Now, Ryusei, from Nara City in Japan, is throwing fists and high kicks like a mini master.
“I’ve watched his movies since I was one year old and tried to be like him. I made a lot of mistakes at the start, like I couldn’t get the exact timing. Sometimes I was too fast, sometimes too slow, but I’m getting better and better,” Ryusei told Barcroft TV.
“Now I can imitate his moves along with the movies. As for training, I go for runs outside, but mostly I do train inside the house.”
One handed press ups, walking on his fists, pull ups and forward flips are just some of the moves in Ryusei’s repertoire - as in order to achieve speed, agility and control akin to that of the iconic fighter, Ryusei must train like few other eight-year-olds.
“Basically, we train every day. On a school day, before school starts, we do stretches and some muscle training,” Ryusei’s dad Ryuji said.
Ryuji’s own father was a karate fighter, and passed his passion for the ancient art form, and practicing with nunchucks, down to his son.
“I love Bruce Lee and so does Ryusei. We’ve always played music and movies to him, but when we saw him playing nunchucks along with a movie scene, it certainly surprised us.”

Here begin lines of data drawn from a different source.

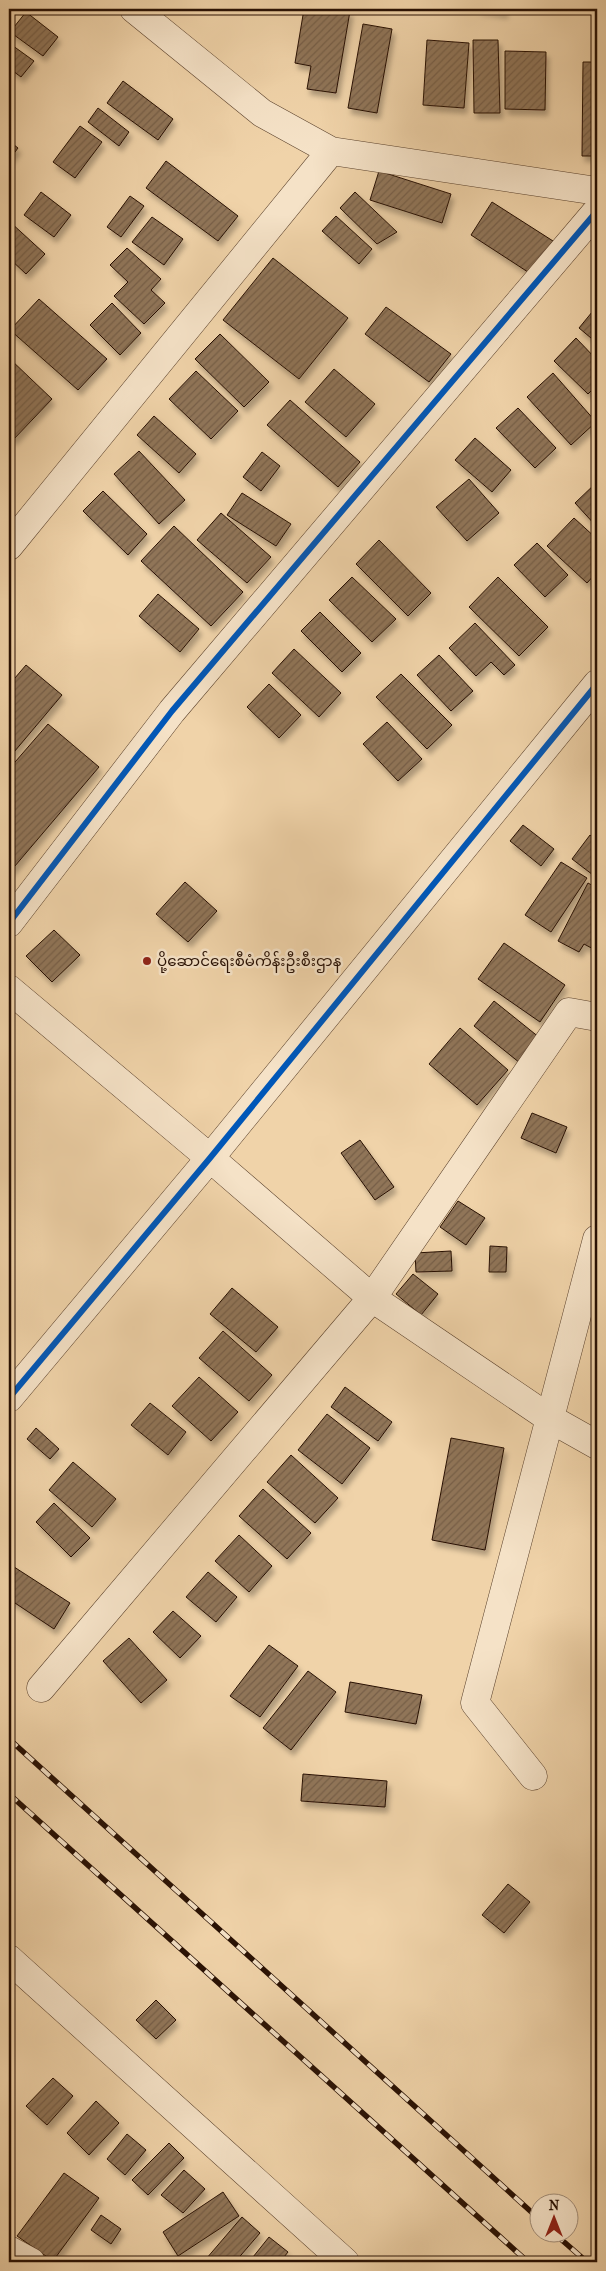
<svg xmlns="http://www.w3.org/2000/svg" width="606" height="2271" font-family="'IM FELL French Canon','Noto Sans Myanmar',serif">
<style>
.building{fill:url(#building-hatch);stroke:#281003;filter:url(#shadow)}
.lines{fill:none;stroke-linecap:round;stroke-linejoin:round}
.street-casing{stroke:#5a412c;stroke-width:29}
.street{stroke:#f5e2c7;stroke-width:28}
.rail-casing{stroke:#281003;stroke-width:5.5}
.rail{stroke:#f5e2c7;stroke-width:4;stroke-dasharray:11;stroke-linecap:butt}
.cycleway-casing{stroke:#f5e2c7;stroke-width:9}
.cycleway{stroke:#0057b8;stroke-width:6}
.poi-dot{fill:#8f2418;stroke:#f5e2c7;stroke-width:2}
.labels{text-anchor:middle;stroke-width:5;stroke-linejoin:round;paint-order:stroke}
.poi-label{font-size:15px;fill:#281003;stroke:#f5e2c7;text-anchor:start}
</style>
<defs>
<pattern id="building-hatch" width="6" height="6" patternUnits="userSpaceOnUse" patternTransform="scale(1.25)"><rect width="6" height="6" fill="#907559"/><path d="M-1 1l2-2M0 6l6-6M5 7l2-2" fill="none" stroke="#765f47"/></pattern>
<filter id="shadow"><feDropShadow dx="3" dy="5.5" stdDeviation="2.5" flood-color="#0004"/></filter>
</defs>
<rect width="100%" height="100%" fill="#f0d3a9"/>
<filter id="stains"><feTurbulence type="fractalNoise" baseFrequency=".004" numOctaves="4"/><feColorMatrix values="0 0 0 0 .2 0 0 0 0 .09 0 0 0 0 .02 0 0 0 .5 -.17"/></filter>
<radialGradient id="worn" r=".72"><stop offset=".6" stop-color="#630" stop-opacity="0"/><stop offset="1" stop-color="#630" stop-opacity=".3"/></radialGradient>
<!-- building -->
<path class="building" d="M304,9L350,11L336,93L307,89L311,66L295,63Z
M478,9H505V13Z
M26,12L58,37L43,56L10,32Z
M363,24L392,29L377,113L348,108Z
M427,40L469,43L464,108L423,105Z
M473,40H498L500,113H474Z
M9,43L34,61L21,77L9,68Z
M505,51L546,52L545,110L505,109Z
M583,62H597V156H582Z
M123,81L173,119L158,140L107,103Z
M98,108L129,132L119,146L88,122Z
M80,126L102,142L75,178L53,162Z
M9,141L18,148L9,160Z
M166,161L238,216L218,241L146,188Z
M379,171L451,194L442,223L370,200Z
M41,192L71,215L54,237L24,215Z
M355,192L397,232L377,244L340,208Z
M130,196L144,206L121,237L107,227Z
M492,202L553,241L531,274L471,235Z
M336,216L372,249L359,264L322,231Z
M152,217L183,239L164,265L132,242Z
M9,221L45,254L26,274L9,258Z
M127,248L161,279L151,290L165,303L144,324L114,296L128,282L110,265Z
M273,258L348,318L299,379L223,320Z
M39,299L107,359L78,390L10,330Z
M112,303L141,333L120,355L90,325Z
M597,306V343L579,328Z
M386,307L451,354L429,382L365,334Z
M220,334L269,382L244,407L195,359Z
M576,338L597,360V385L588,394L554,361Z
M9,358L52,399L13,440L9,436Z
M334,369L375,404L346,437L305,402Z
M196,371L238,411L211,439L169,399Z
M553,373L596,422L571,445L527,397Z
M290,400L360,462L338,487L267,425Z
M518,408L556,448L535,468L496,428Z
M154,416L196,454L179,473L137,435Z
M475,438L511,470L492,492L455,460Z
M139,451L185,500L159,524L114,474Z
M262,452L280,466L261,491L243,477Z
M469,479L499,513L467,541L436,507Z
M597,482V527L575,503Z
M103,491L147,534L128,555L83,511Z
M242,493L291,524L276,546L227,515Z
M221,513L271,557L247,583L197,540Z
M574,518L597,539V572L587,583L547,546Z
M174,526L243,592L211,626L141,561Z
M379,540L431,593L408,616L356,564Z
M537,543L568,575L545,597L514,565Z
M352,577L396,619L372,642L329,600Z
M498,577L548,627L519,656L469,607Z
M158,594L199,629L180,652L139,616Z
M320,612L361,653L342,672L301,631Z
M475,623L515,665L504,675L491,662L476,676L449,648Z
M294,649L341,693L319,717L272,673Z
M439,655L473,691L451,711L417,675Z
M26,665L62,695L9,758V685Z
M401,674L452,725L427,749L376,697Z
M269,684L301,715L279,738L247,707Z
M387,722L422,759L398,781L363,744Z
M48,724L99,767L9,873V769Z
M523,825L554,849L541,866L510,841Z
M590,835L597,841V878L572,859Z
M561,862L587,878L551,932L525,915Z
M185,882L217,911L188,942L156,914Z
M588,883L597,888V951L584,944L579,952L558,941Z
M54,930L80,955L52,982L26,956Z
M504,943L565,985L540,1022L478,979Z
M494,1001L540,1038L520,1063L474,1026Z
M460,1028L508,1070L477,1105L429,1064Z
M532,1113L567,1127L556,1153L521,1138Z
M360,1140L394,1187L375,1200L341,1153Z
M458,1201L485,1218L466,1245L440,1227Z
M490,1246L507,1247L506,1272H489Z
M451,1251L452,1271L416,1272L415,1253Z
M413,1274L438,1294L421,1315L396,1294Z
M232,1288L278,1327L256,1352L210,1314Z
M223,1331L272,1375L249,1401L199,1358Z
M199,1377L238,1412L211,1441L172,1406Z
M345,1387L392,1422L378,1441L331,1407Z
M150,1403L186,1432L168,1455L131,1425Z
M327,1414L370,1448L342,1484L298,1450Z
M36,1428L59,1449L50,1459L27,1439Z
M451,1438L504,1448L485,1550L432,1540Z
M291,1455L338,1498L315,1523L267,1482Z
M73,1462L116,1499L92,1527L49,1490Z
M263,1489L311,1533L287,1559L239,1516Z
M54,1503L90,1538L71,1557L36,1522Z
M239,1535L272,1566L249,1592L215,1561Z
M11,1565L70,1603L54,1629L9,1599V1568Z
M208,1572L237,1597L216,1622L186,1597Z
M173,1611L201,1636L180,1658L153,1632Z
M129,1638L167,1680L141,1703L103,1661Z
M269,1645L298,1666L260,1717L230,1696Z
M308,1671L336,1692L291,1750L263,1728Z
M350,1682L422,1695L416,1724L345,1712Z
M303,1774L387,1781L385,1807L301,1801Z
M508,1884L530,1902L504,1933L482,1915Z
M156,2000L176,2020L156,2039L136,2020Z
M53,2078L73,2096L47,2125L26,2106Z
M96,2101L119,2123L89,2155L67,2133Z
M127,2134L146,2150L125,2175L107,2159Z
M169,2143L184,2158L148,2195L132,2180Z
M184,2170L205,2189L183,2213L161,2195Z
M64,2173L99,2198L53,2261L17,2236Z
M223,2192L239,2216L178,2256L163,2232Z
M101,2215L121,2229L111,2244L91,2230Z
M242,2217L260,2233L235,2262H210L206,2259Z
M269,2237L288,2252L280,2262H249Z"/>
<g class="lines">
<defs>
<path id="street" d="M134,9L262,113L331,151L597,191
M9,546L331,151
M9,923L172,711L597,211
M9,989L210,1158L372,1298L549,1418L597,1445
M9,1398L210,1158L597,684
M41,1688L372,1298L569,1012L597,1017
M533,1776L475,1703L597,1239
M9,1959L345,2262
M9,2250L31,2262"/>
</defs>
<!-- street casing -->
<use href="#street" class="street-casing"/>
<!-- street -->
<use href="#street" class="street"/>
<defs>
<path id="rail" d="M9,1739L538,2218
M9,1794L528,2262
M555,2234L587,2262"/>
</defs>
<!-- rail casing -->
<use href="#rail" class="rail-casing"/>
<!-- rail -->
<use href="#rail" class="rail"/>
<defs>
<path id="cycleway" d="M9,923L172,711L597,211
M9,1398L210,1158L597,684"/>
</defs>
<!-- cycleway casing -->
<use href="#cycleway" class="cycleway-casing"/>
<!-- cycleway -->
<use href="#cycleway" class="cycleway"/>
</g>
<!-- markers -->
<circle class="poi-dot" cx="147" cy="961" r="5"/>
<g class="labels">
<!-- poi labels -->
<g class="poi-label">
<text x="157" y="966">ပို့ဆောင်ရေးစီမံကိန်းဦးစီးဌာန</text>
</g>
</g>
<!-- margin -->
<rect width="606" height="2271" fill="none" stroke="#f0d3a9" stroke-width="30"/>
<rect x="10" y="10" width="586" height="2251" fill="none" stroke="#281003" stroke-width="2.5"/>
<rect x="15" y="15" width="576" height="2241" fill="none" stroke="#281003"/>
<!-- north arrow -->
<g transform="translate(554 2218)"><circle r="24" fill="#f5e2c7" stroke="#a38e79"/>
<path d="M0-4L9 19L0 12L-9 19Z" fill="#8f2418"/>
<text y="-8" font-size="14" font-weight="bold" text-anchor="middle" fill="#281003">N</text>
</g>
<rect width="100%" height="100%" filter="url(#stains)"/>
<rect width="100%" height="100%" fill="url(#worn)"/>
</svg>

“The moment I realised his talent was when he’s appeared on the TV and stage - he never got nervous and looked like he was having fun.
“He was performing well and showing what he loves to do in front of a lot of people, without any fear.”
Ryusei’s schoolmates haven’t only spotted his martial arts talents, but the honed physique their pint-sized friend has developed through training.
“When I go to junior school, in PE class, whenever I change my clothes, my friends tell me ‘Your muscles are great!’,” he said.
To move with such rapid reflexes when tackling opponents, Bruce Lee had a motto, and Ryuji sees this embodied in his son.
“The phrase he used to say, ‘don’t think, feel’, I can see that coming out of Ryusei’s face. I think that is the coolest thing,” Ryuji said.
“I can tell Ryusei also feels the greatness of Bruce Lee. He has a certain vision of how he wants to be.
“I want him to devote himself to what he loves, with an honest heart, and never give up, and to remember that and enjoy himself.”